--- TASK REQUIREMENTS ---
Below are the records; locate each line with the word "খননক" and copy it.

--- RECORDS FOR PROCESSING ---
* * *

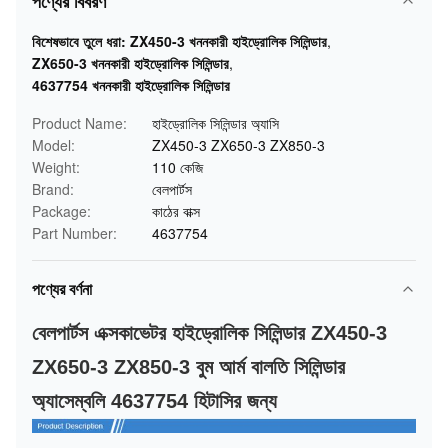
পণ্যের বিবরণ
বিশেষভাবে তুলে ধরা:
ZX450-3 খননকারী হাইড্রোলিক সিলিন্ডার
,
ZX650-3 খননকারী হাইড্রোলিক সিলিন্ডার
,
4637754 খননকারী হাইড্রোলিক সিলিন্ডার
Product Name:
হাইড্রোলিক সিলিন্ডার অ্যাসি
Model:
ZX450-3 ZX650-3 ZX850-3
Weight:
110 কেজি
Brand:
বেলপার্টস
Package:
কাঠের বাক্স
Part Number:
4637754
পণ্যের বর্ণনা
বেলপার্টস এক্সকাভেটর হাইড্রোলিক সিলিন্ডার ZX450-3
ZX650-3 ZX850-3 বুম আর্ম বালতি সিলিন্ডার
অ্যাসেম্বলি 4637754 হিটাসির জন্য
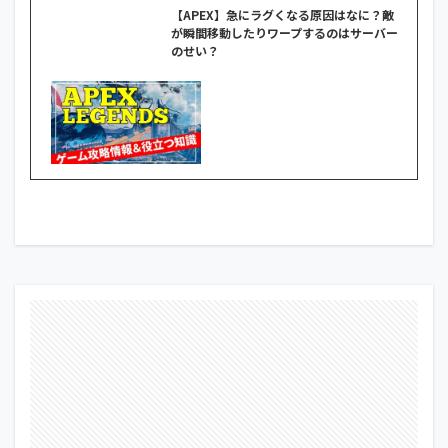
【APEX】急にラグくなる原因はなに？敵
が瞬間移動したりワープするのはサーバー
のせい？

* * *

--- ANSWER AREA ---
ZX450-3 খননকারী হাইড্রোলিক সিলিন্ডার
ZX650-3 খননকারী হাইড্রোলিক সিলিন্ডার
4637754 খননকারী হাইড্রোলিক সিলিন্ডার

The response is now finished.